Yarrow has a particular association here with the Gaelic communities of Scotland. John Lightfoot noted in his description of the herb in 1777 in Flora Scotica that, ‘the Highlanders are said to make an ointment of it which dries and heals up wounds’.
And there are accounts that say young women would cut the herb with a black handled knife on a moonlit night and use it in a divination spell to foretell the future, often placing some sprigs under their pillow to help them dream of their sweetheart and determine if they would marry or not.

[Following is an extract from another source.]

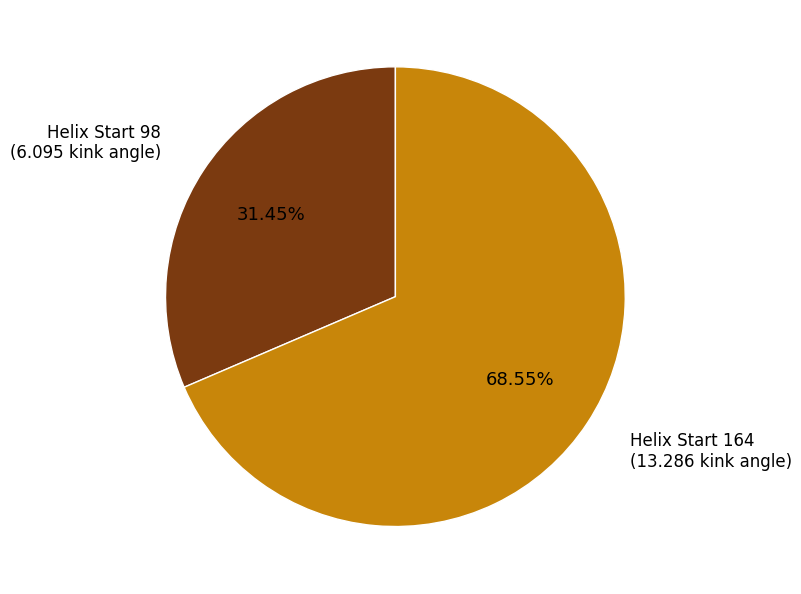

Does any single category account for the majority?

Yes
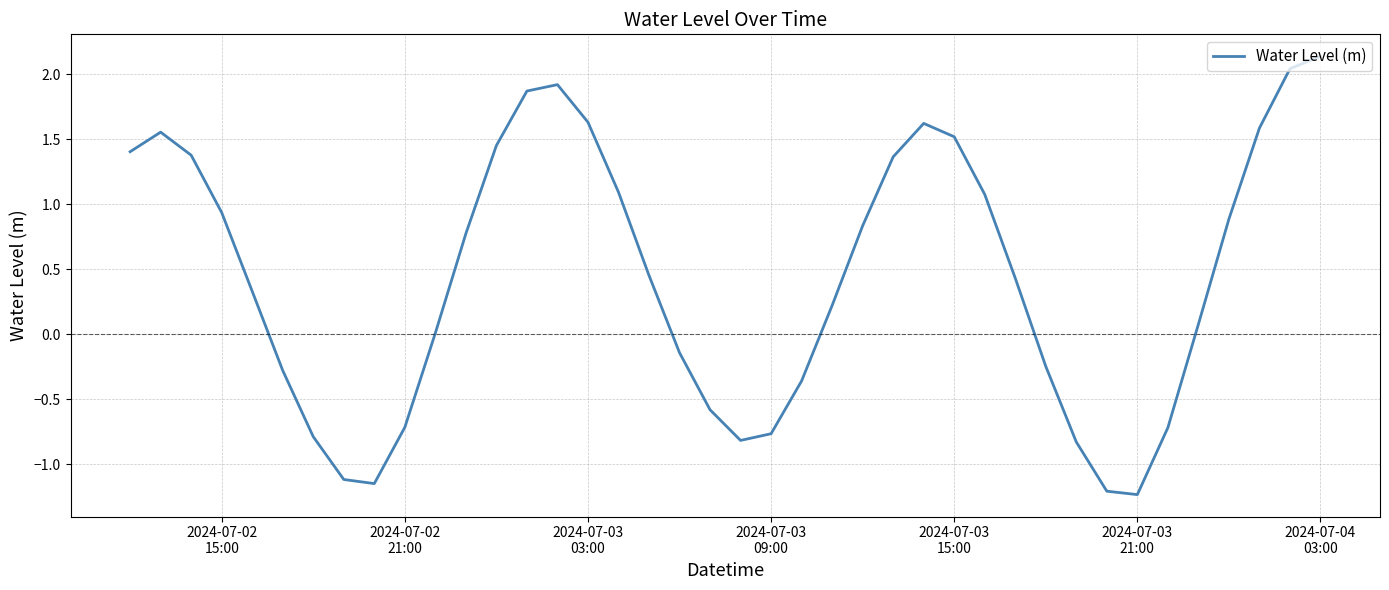

What is the smallest value displayed?

-1.2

During the Middle Ages, yarrow was one of the most important herbs because, before the introduction of hops into beer brewing, it was used primarily to preserve and flavour ales. Its anti-bacterial properties prevented the build up of microbes which would have otherwise turned the ale sour. The herb acted as a key bittering agent in what would otherwise be a flavourless drink.
Today, it is used in much the same way it has been historically (minus the beer and witchcraft). Decoctions, infusions, and ointments are easy to create but a simple poultice can also be made, if you are short on time. Bruise a small amount of the fresh flowers and apply directly to an affected area, pressing firmly to release the healing compounds.

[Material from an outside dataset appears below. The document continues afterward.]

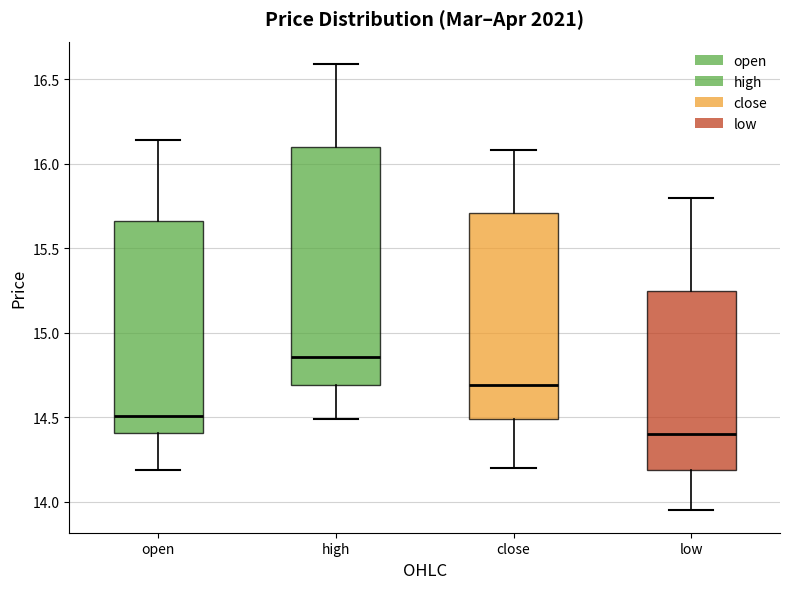

Where does the median line of the box for high sit on the y-axis? The values are not printed on the chart, so give them approximately, as read against the axis.

14.85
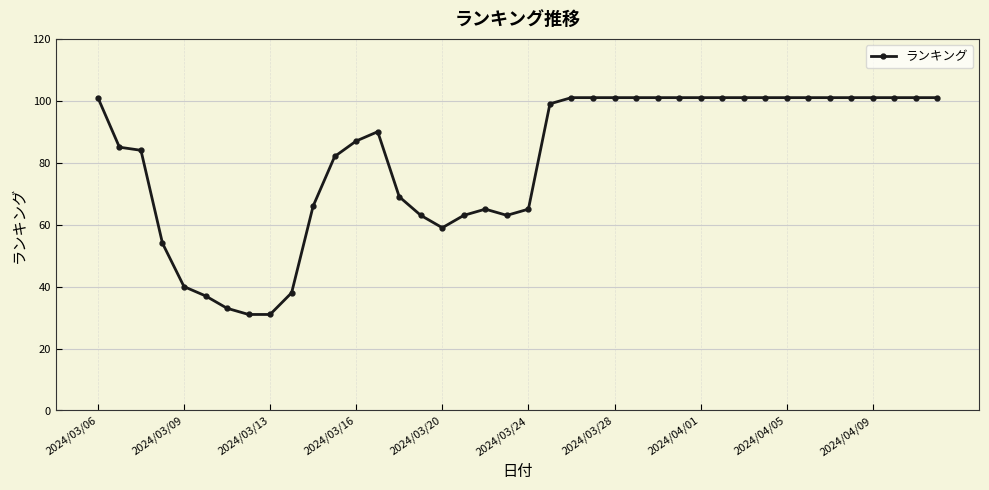

What is the smallest value displayed?

31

The wound healing ability of yarrow can be attributed to the anti-bacterial and anti-septic properties within the plant and the drying quality of the herb which helps to stem blood flow. Traditionally, it was also used to bring down a temperature, soothe a sore throat, and boost the immune system.
A hot infusion of yarrow tea made with the fresh or dried aerial parts of the plant will make you sweat and help to reduce a fever. Remember to save the strained herb as it can be applied to areas of inflammation in the body or to the forehead to relieve a headache. Use 1-2 teaspoons of fresh or dried herb and infuse in hot water for 10-15 mins, and consume 3 times a day.
If you want to forage yarrow, it can be found flowering in grassy areas from June until the end of August. Be sure to harvest responsibly, taking only what you need, so it can regenerate for future foragers who come across it. It can also be a wonderful addition to a garden but be careful as it self-seeds readily and could easily pop up all over your lawn.